Showing posts with label protocol. Show all posts
Showing posts with label protocol. Show all posts

Monday, January 25, 2016

"Why are you telling me this?" and protocols

Suppose you want to convince me that I have no hands but are unable to lie (and I know for sure you are unable to lie). However, you know a lot more than I about something, perhaps something completely irrelevant to the question. For instance, suppose you know the results of some very long sequence of die rolls that's completely irrelevant. It seems you can fool me with the truth. For you can find some true proposition p about the die rolls such that I assign an exceedingly low probability to p. You then reveal to me this disjunctive fact: p is true or I have no hands. Then: P(no hands | p or no hands) = P(no hands) / (P(p) + P(~p and no hands)) ≥ P(no hands) / (P(p) + P(no hands)). (Exercise: check the details.) If P(p) is sufficiently small, relative to my prior probability P(no hands) (which of course is non-zero--there is a tiny chance that I was in a terrible accident and superb prostheses have just been developed), this will be close to 1.

But of course, whether I have hands or not, if you know a lot more about something than I do, you will be able to find a truth that I assign a tiny probability to. So I really shouldn't be deceived by you. Rather, I should take myself to have learned p. Your disjunction is equivalent to the material conditional that if I have hands, then p. I know I have hands. So, p. But what about the Bayesian calculation, which is mathematically correct?
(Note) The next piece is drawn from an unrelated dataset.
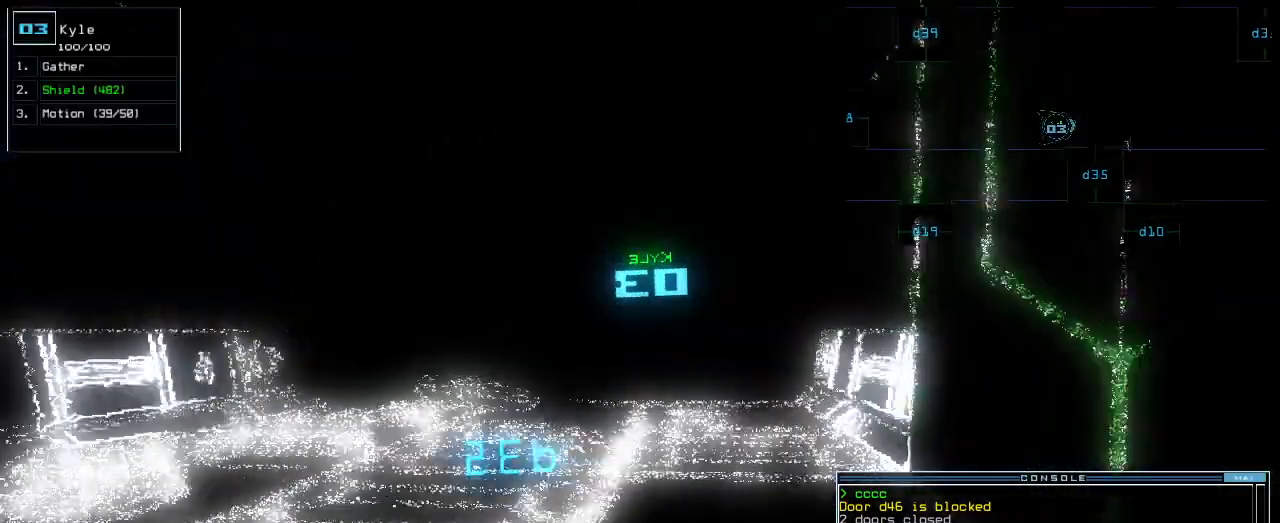
{"keys": [], "events": [[100, "right", "down"], [200, "up", "up"], [360, "space", "down"], [420, "right", "up"], [440, "space", "up"]]}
This is a protocol problem. If I happened to ask you whether the disjunction "p is true or I have no hands" was true, and you then revealed it to me that it was, the Bayesian calculation would have been correct. But the actual protocol was that you picked out a truth that I took to be unlikely, and disjoined it with a claim that I have no hands. If I knew for sure that this was your protocol, I would have learned two things: first that p is true, and second that p is true or I have no hands. The second would have been uninformative in light of the first, and so there would be no deceit. But of course if the above were to really happen, I wouldn't know for sure what your protocol was.

In real life, when someone tells us something odd out of the blue, we often ask: "Why are you telling me this?" The above case shows how epistemically important the answer to this question can be. If you tell me (remember that you are unable to lie) that you're telling me this to get me to think I have no hands, I will suspect that your protocol may be to find an unlikely truth and disjoin it with the claim that I have no hands. As long as I have significant suspicion that this is your protocol, your statement won't shake my near-certainty that I have hands. But if you tell me that you were telling me this because you decided, before finding out whether p was true, that you were going to tell me whether or not the disjunction is true, then my near-certainty that I have hands should be shaken. I wonder how often "Why are you telling me this?" involves a case of trying to find the protocol and thus to figure out how to update. Rarely? Often?